Besé el aire
Jake Fagan
Jake Fagan
La fecha, la recuerdo porque quiero y no quiero a la vez: el nueve de abril. Decían que la primavera sólo había estado con nosotros durante menos de veinte días, pero yo sentía un invierno escalofriante por dentro. El calendario mostraba el cuarto mes del año. Yo, en cambio, percibía el duodécimo. No quería nada más que sentir un principio nuevo. Pero me daba cuenta de que incluso el primer mes del año, ese nuevo principio muy buscado, se encuentra en la época más fría del año y que tendría que vencer algo increíble para seguir viviendo.
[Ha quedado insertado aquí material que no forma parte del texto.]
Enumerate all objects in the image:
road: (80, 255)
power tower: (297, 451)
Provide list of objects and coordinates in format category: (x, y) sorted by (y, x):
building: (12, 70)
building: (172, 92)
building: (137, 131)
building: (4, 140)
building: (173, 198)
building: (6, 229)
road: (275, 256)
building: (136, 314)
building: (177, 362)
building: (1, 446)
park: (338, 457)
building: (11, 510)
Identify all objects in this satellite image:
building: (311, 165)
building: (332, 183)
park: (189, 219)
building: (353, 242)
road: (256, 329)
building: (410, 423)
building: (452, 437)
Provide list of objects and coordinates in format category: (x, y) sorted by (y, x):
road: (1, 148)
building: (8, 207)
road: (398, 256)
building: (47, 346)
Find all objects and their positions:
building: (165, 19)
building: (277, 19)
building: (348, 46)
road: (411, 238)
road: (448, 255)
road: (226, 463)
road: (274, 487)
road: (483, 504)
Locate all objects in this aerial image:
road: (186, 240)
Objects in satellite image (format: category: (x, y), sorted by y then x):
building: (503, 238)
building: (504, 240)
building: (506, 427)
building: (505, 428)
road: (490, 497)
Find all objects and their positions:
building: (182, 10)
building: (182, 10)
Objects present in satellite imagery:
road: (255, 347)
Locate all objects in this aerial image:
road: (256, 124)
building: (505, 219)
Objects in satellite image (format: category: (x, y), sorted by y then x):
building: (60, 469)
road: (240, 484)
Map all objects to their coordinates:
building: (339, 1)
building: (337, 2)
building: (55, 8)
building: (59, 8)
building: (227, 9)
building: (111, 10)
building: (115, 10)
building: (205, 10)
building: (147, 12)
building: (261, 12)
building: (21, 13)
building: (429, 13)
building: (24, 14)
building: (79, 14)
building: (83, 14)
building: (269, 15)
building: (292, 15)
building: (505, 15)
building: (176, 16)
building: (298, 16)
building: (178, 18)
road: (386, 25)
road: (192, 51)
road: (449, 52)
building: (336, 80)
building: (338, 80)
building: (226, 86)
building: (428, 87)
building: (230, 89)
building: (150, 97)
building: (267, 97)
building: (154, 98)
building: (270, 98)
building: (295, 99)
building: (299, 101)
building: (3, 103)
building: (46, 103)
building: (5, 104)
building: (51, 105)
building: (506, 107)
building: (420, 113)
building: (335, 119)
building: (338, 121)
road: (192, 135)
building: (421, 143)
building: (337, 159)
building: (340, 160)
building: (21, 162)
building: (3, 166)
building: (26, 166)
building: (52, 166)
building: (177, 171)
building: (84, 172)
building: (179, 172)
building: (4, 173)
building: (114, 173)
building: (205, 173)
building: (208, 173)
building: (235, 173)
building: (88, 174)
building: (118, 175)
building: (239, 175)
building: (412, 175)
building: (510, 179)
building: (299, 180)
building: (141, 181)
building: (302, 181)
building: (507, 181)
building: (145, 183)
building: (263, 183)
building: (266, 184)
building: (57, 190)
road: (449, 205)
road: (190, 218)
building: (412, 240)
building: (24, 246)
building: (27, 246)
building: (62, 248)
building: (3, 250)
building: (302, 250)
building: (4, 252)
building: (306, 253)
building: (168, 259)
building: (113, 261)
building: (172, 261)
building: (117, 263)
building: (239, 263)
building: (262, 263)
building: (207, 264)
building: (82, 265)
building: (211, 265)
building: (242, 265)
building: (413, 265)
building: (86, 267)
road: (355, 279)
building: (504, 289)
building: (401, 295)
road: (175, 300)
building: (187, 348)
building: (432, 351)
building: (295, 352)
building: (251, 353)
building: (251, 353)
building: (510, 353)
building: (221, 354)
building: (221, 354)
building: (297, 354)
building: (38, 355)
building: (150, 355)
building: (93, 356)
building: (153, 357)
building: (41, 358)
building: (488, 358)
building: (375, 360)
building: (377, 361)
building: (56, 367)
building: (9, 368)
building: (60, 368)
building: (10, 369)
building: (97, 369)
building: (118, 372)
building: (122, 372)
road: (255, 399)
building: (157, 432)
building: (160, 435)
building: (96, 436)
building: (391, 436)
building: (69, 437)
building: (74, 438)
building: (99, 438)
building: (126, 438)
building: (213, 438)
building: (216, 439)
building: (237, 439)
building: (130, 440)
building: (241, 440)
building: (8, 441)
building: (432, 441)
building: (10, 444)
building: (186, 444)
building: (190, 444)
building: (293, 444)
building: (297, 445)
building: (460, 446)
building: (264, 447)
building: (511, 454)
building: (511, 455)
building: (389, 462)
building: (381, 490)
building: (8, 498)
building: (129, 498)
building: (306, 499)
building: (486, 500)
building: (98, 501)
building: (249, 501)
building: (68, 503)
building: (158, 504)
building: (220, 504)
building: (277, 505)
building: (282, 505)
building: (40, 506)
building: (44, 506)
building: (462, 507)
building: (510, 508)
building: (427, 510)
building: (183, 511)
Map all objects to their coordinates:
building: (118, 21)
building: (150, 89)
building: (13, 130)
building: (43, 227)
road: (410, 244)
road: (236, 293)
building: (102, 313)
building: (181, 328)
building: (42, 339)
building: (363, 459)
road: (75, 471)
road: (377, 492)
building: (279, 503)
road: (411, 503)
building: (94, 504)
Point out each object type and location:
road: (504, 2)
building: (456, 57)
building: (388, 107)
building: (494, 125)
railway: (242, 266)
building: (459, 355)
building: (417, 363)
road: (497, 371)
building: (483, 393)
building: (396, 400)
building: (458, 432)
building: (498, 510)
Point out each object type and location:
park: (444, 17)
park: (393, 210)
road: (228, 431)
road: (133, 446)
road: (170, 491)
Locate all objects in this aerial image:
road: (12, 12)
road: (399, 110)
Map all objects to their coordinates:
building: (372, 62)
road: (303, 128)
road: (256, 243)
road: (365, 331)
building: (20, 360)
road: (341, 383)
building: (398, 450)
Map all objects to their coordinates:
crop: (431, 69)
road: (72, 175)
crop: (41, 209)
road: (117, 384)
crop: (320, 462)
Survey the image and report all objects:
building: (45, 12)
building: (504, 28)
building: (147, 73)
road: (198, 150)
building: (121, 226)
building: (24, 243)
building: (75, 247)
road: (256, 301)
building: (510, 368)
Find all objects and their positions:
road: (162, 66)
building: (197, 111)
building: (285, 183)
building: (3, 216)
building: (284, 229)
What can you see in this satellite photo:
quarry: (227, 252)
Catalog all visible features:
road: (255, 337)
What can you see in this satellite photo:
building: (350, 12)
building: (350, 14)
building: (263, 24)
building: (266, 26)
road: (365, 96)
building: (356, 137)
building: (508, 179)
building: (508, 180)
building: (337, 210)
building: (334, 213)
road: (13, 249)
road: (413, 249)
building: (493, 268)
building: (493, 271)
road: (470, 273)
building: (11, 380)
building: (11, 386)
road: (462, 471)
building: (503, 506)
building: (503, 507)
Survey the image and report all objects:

El dos de febrero, yo estoy muy lleno de pastel y de nervios. Mi hermano, unos amigos íntimos, mi madre y yo hemos acabado de celebrar su cumpleaños. La silla negra que se encuentra en el rincón, detrás de la cortina, está vacía otra vez. Ha estado así hace casi dieciocho meses. Da igual. Yo sé que dentro de poco va a regresar quien hace casi un año y medio la ocupaba. Va a venir sin importar que sepa o no mi madre. No ha sido nada fácil convencerlo que regrese. He tenido que exagerar un poco la verdad para convencerme a mí mismo que todo saldrá bien. Pero ya viene dentro de dos meses más o menos. Sé que ella lo quiere. Sé que yo lo quiero. Sé que él nos quiere. Al menos, lo creo. Va a ser un regalo de cumpleaños que ella tampoco va a olvidar.
Hablamos por teléfono el mes siguiente. Me deseó un feliz cumpleaños. “Estas a sólo una hora en avión”, le dije. “He estado buscando vuelos en línea y encontré uno bastante barato. Me encantaría que vinieras a visitarme en mi cumpleaños. Estoy aquí, y ella también”. Nunca me refería a mi madre como mamá ni nada parecido cuando hablaba con él, por no querer despertar unas emociones inestables. No sé por qué le dejé saber que ella también estaba. Podía haber arruinado la oportunidad fugaz de que viniera. Sin embargo, imaginé que él me quería ver de verdad y si la incluía a ella en la conversación, de alguna manera serviría para convencerme de que él la quería ver a ella también. Pero sabía que en realidad no era así. Me había convencido de que una reunión entre mi madre y mi padre habría sido el regalo más precioso del mundo y que valía todos los riesgos. Sería algo que mi madre y yo podríamos compartir juntos. Madre e hijo. Es cierto, este plan que he fabricado será algo inolvidable. Como sería después del descanso de primavera y antes del descanso de verano, los precios iban a ser más baratos. Por eso le dije que sería mejor que viniera a principios de abril. Su horario de trabajo era flexible porque no trabajaba mucho. Y pagué la mitad del boleto con dinero que había robado a lo largo de unos meses en preparación para algo grande. Planeé que cuando viniera, practicaríamos paracaidismo. Me dijo que iría en el avión pero no saltaría conmigo. “Quiero tu compañía”, le dije “nada más”. Nos encantan las montañas rusas, por eso pensé ir en una. Cuando yo era chico, él y yo lo hacíamos juntos siempre que teníamos la oportunidad. A lo mejor, sería nostálgico. Y luego iríamos a comer en nuestro restaurante favorito. “Tu pides esa ‘agua dorada’, y yo conduzco”. Los dos reímos un poco y después de un silencio ensordecedor, le dije que lo vería luego. Luego. Ahora, me doy cuenta de que otra vez exageré la verdad.
Aquél día en abril, más o menos un mes después de esa conversación con mi padre, le dije a mi madre que un amigo y yo íbamos a salir y que no regresaría hasta después de cenar. No había ningún problema en eso. Es algo que siempre hacía. Por no querer provocar sospechas, le mentí algo razonable. O sea, no mentí, exageré la verdad.
Y allí me encontré hablando con mi padre. No lo veía, pero sabía que estaba en alguna parte allá arriba. El vuelo habría sido turbulento, habría sido una montaña rusa. “Vaya, justo como dijiste, no saltaste del avión”, pensé para mis adentros. El hielo de mi invierno interno se derretía. Sentí una brisa cálida. Me calentó por dentro. “Te amo también,” susurré. Besé el aire. “Hasta luego”. Luego puede ser cuestión de décadas, meses o segundos. ¿Qué escogeré?